TASK DIRECTIONS: Rewrite everything from the start of the records below down through the line containing "attention to details and experimental", putting "Lincoln" in place of "Omaha" and leaving every other part unchanged.

___

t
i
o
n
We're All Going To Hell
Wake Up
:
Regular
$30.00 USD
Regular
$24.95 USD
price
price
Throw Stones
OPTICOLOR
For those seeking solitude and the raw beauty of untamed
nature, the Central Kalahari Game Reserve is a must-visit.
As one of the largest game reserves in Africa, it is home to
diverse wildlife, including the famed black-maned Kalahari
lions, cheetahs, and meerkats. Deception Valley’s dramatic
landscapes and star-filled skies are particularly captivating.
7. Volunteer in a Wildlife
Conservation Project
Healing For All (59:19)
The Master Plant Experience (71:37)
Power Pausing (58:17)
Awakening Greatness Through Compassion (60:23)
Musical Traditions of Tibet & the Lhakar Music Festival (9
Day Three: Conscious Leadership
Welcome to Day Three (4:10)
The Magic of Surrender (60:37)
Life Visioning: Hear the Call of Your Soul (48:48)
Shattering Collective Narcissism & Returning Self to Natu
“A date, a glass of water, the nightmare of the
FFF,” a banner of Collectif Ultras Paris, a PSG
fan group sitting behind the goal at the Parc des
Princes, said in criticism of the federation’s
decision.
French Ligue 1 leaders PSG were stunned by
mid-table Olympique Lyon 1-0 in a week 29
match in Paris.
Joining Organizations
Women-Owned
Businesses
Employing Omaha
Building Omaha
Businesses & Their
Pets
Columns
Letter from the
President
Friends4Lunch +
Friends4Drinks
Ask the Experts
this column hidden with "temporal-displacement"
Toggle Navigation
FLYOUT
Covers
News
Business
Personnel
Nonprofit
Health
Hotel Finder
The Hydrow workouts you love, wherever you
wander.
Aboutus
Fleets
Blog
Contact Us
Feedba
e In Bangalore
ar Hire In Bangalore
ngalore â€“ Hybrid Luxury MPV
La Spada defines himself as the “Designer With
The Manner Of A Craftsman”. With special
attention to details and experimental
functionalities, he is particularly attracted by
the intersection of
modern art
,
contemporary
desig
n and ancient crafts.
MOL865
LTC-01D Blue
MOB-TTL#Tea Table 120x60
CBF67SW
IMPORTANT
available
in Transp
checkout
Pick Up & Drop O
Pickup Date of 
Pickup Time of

___

WRITTEN ANSWER:
t
i
o
n
We're All Going To Hell
Wake Up
:
Regular
$30.00 USD
Regular
$24.95 USD
price
price
Throw Stones
OPTICOLOR
For those seeking solitude and the raw beauty of untamed
nature, the Central Kalahari Game Reserve is a must-visit.
As one of the largest game reserves in Africa, it is home to
diverse wildlife, including the famed black-maned Kalahari
lions, cheetahs, and meerkats. Deception Valley’s dramatic
landscapes and star-filled skies are particularly captivating.
7. Volunteer in a Wildlife
Conservation Project
Healing For All (59:19)
The Master Plant Experience (71:37)
Power Pausing (58:17)
Awakening Greatness Through Compassion (60:23)
Musical Traditions of Tibet & the Lhakar Music Festival (9
Day Three: Conscious Leadership
Welcome to Day Three (4:10)
The Magic of Surrender (60:37)
Life Visioning: Hear the Call of Your Soul (48:48)
Shattering Collective Narcissism & Returning Self to Natu
“A date, a glass of water, the nightmare of the
FFF,” a banner of Collectif Ultras Paris, a PSG
fan group sitting behind the goal at the Parc des
Princes, said in criticism of the federation’s
decision.
French Ligue 1 leaders PSG were stunned by
mid-table Olympique Lyon 1-0 in a week 29
match in Paris.
Joining Organizations
Women-Owned
Businesses
Employing Lincoln
Building Lincoln
Businesses & Their
Pets
Columns
Letter from the
President
Friends4Lunch +
Friends4Drinks
Ask the Experts
this column hidden with "temporal-displacement"
Toggle Navigation
FLYOUT
Covers
News
Business
Personnel
Nonprofit
Health
Hotel Finder
The Hydrow workouts you love, wherever you
wander.
Aboutus
Fleets
Blog
Contact Us
Feedba
e In Bangalore
ar Hire In Bangalore
ngalore â€“ Hybrid Luxury MPV
La Spada defines himself as the “Designer With
The Manner Of A Craftsman”. With special
attention to details and experimental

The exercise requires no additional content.